# integration by parts transforming a vector integral to vector times divergence?

In Jackson's 'classical electrodynamics' he re-expresses a volume integral of a vector in terms of a moment like divergence:

$$\int \mathbf{J} d^3 x = - \int \mathbf{x} ( \boldsymbol{\nabla} \cdot \mathbf{J} ) d^3 x$$

He calls this change "integration by parts". If this is integration by parts, there must be some form of chain rule (where one of the terms is zero on the boundry), but I can't figure out what that chain rule would be. I initially thought that the expansion of

$$\boldsymbol{\nabla} (\mathbf{x} \cdot \mathbf{J})$$

might have the structure I was looking for (i.e. something like $\mathbf{x} \boldsymbol{\nabla} \cdot \mathbf{J}+\mathbf{J} \boldsymbol{\nabla} \cdot \mathbf{x}$), however

$$\boldsymbol{\nabla} (\mathbf{x} \cdot \mathbf{J}) = \mathbf{x} \cdot \boldsymbol{\nabla} \mathbf{J} +\mathbf{J} \cdot \boldsymbol{\nabla} \mathbf{x} + \mathbf{x} \times ( \boldsymbol{\nabla} \times \mathbf{J} ) = \mathbf{J} + \sum_a x_a \boldsymbol{\nabla} J_a.$$

I tried a few other gradients of various vector products (including $\boldsymbol{\nabla} \times ( \mathbf{x} \times \mathbf{J} )$), but wasn't able to figure out one that justifies what the author did with this integral.
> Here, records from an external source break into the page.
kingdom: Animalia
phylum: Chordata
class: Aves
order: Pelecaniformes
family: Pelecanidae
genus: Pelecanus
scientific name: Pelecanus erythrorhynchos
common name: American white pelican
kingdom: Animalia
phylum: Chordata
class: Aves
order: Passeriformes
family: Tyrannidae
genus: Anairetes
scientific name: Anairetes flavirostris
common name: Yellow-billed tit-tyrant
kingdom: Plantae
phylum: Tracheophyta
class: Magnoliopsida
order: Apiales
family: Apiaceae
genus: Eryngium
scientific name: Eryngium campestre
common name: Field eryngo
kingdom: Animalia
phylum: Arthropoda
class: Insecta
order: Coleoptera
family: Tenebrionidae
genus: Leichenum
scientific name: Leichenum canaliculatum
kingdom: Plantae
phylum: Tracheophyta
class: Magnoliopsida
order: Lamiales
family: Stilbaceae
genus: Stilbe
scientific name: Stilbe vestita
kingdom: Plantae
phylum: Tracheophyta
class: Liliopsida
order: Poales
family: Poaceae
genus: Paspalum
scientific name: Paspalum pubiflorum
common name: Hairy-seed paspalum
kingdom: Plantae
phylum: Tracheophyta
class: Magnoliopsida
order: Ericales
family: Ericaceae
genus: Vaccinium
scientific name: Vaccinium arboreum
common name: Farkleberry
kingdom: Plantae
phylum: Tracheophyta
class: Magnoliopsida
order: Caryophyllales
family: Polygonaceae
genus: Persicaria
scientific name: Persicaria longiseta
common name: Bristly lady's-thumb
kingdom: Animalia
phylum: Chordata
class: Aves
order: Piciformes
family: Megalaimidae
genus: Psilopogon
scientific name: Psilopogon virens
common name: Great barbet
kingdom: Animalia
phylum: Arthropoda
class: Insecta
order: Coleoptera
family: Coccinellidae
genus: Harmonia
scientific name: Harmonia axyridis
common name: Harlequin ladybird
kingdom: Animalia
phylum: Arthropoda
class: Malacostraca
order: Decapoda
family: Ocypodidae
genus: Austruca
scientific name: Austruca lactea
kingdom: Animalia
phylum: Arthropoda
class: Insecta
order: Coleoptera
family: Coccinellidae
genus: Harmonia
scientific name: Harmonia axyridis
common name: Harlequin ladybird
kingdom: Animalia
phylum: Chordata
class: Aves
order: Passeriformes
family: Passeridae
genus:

• As far as I remember, Jackson has a long list of vector identities close to the back and front cover of his bock. – Fabian Feb 6 '15 at 4:34
• I'm not sure your identity is correct. Maybe you did a mistake copying it? – Fabian Feb 6 '15 at 4:42
• Peter where's your notes for multiphysics system on peeterjoot.wordpress.com? thanks – Olórin Feb 6 '15 at 5:22
• @Math Newb, see: peeterjoot.com/writing . – Peeter Joot Feb 6 '15 at 13:31
• @Fabian, there's a short list in my second edition, and I didn't see anything that looked appropriate. – Peeter Joot Feb 6 '15 at 13:32

I found an answer in Griffiths' Introduction to electrodynamics (problem 5.7) which poses a problem of relating the volume integral of $\mathbf{J}$ to the dipole moment, and hints that this can be done by expanding

$$\int \boldsymbol{\nabla} \cdot ( x \mathbf{J} ) d^3 x.$$

That expansion is

$$\int \boldsymbol{\nabla} \cdot ( x \mathbf{J} ) d^3 x= \int (\boldsymbol{\nabla} x \cdot \mathbf{J}) d^3 x+ \int x (\boldsymbol{\nabla} \cdot \mathbf{J}) d^3 x.$$

Doing the same for the other coordinates and summing gives

$$\sum_{i = 1}^3 \mathbf{e}_i \int \boldsymbol{\nabla} \cdot ( x_i \mathbf{J} ) d^3 x=\int \mathbf{J} d^3 x+ \int \mathbf{x} (\boldsymbol{\nabla} \cdot \mathbf{J}) d^3 x.$$

I think the boundary condition argument would be to transform the left hand side using the divergence theorem

$$\int \mathbf{J} d^3 x+ \int \mathbf{x} (\boldsymbol{\nabla} \cdot \mathbf{J}) d^3 x=\sum_{i = 1}^3 \mathbf{e}_i \int_{S} ( x_i \mathbf{J} ) \cdot \hat{\mathbf{n}} dS$$

and then argue that this is zero for localized-enough currents by taking this surface to infinity, where $\mathbf{J}$ is zero. The end result is the relation that Jackson calls "integration by parts".